Tag Archive for: title guidelines

When you write about SEO regularly, it is easy to get caught up on the things that are changing and shifting, but we often forget about the old standards of SEO and how they might fit into the new climate.

If you take a look, you will see there aren’t many articles about the importance of quality title tags in the past months or even year, even though it is one of the most powerful elements on a page. Just the title tag alone can tell a search engine your relevance to a topic of search term, distinguish yourself to searchers, and even draw in visitors, all in a single line.

Crafting a great title is deceptively difficult. It would seem creating a single line statement of the purpose of your page should be quick and simple, but crafting one that will make your page alluring to both search engines and customers alike is a complicated trick.

First, you need to match the recommended guidelines, and good luck finding a consistent set. I have seen anywhere from 50 to 70 characters suggested as the maximum you should include in a title, but so long as you are around 60 characters there shouldn’t be much of a concern. Going over risks having the terrible ellipsis trailing your truncated title.

Of course, there is no evidence Google doesn’t see all the text in your title, even when it is obscured by the “…”, but why waste the text? Searchers won’t get the entire topic you are addressing, and the extra 15 characters a search engine sees likely won’t help you. Doing something like trying to stuff keywords in after the ellipsis would actually hurt you.
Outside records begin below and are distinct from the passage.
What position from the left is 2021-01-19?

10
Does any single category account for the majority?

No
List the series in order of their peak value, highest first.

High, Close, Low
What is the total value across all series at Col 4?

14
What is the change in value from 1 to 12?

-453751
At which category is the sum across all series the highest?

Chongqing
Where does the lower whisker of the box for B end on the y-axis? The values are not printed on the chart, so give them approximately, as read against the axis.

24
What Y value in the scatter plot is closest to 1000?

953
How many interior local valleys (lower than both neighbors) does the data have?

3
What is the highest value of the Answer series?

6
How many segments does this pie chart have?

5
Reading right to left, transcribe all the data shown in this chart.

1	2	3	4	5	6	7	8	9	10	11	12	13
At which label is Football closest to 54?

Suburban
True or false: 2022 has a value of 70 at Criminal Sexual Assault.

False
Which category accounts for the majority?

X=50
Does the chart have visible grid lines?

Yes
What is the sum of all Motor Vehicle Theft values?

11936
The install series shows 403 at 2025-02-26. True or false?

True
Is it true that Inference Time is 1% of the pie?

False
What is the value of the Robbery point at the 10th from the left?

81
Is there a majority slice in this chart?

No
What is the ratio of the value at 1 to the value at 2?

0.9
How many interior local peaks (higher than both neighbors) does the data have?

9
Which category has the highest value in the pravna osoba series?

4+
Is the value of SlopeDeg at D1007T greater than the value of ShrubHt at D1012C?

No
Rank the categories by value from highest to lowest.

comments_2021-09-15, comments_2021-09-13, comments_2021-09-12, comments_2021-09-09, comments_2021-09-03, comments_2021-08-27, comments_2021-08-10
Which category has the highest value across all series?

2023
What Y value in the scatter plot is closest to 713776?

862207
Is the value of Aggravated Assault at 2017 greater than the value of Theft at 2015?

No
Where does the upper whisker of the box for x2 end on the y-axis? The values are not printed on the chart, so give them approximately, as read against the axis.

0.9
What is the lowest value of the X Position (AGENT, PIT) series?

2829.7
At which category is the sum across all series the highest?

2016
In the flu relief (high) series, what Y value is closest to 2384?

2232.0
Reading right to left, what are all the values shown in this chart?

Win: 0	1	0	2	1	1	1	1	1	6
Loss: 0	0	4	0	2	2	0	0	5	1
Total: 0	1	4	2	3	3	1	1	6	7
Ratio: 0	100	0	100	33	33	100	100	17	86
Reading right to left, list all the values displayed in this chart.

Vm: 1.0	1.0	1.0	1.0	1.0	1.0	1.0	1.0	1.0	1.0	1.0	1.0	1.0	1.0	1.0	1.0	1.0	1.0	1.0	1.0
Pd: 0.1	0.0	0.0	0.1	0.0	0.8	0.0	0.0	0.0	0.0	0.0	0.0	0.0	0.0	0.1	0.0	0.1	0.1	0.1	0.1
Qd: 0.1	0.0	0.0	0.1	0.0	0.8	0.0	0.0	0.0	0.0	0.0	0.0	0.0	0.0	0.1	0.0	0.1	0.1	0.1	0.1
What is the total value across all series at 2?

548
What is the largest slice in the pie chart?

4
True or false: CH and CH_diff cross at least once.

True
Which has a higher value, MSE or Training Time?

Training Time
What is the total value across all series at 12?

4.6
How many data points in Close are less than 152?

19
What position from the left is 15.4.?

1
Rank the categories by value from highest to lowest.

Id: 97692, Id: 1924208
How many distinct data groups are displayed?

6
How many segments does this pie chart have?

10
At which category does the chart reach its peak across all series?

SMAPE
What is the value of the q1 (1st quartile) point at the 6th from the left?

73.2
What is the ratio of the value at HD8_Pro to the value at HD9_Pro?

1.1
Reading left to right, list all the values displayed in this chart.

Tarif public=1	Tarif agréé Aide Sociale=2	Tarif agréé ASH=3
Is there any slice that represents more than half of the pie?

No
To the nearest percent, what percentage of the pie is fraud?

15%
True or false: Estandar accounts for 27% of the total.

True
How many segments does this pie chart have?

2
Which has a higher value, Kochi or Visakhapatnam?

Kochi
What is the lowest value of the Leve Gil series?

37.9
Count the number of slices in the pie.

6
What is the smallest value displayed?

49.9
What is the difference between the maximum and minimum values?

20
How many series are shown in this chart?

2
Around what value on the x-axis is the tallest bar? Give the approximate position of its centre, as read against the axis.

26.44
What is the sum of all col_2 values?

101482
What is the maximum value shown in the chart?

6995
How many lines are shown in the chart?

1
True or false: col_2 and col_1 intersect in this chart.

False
Once you’ve met the common guidelines, there becomes a problem. Everyone wants a simply formula that will work every time, and one simply doesn’t exist. Every website is different, and making a title tag that is correct for your brand depends on your message and what you want to emphasize.

An amazing amount of information can be coded into 60 characters. You can tell searchers the product of brand name, descriptors, price, and many other aspects of your page simply in one sentence with very careful word choice. For products, you want to fit in as many hard facts about the products as you can in that small space. Search Engine Journal suggests product name, number, size, color, and unique features could all be included in the title, while with blog posts you want to tell searchers what question or topic you will be addressing clearly.

Just because there isn’t a magic formula for titles, doesn’t mean you shouldn’t be concerned with them. A weak title tag will get your pages ignored by everyone that sees your listing, while a quality one will stop casual browsers and show them exactly what they were looking for. Stand out and make your titles fantastic.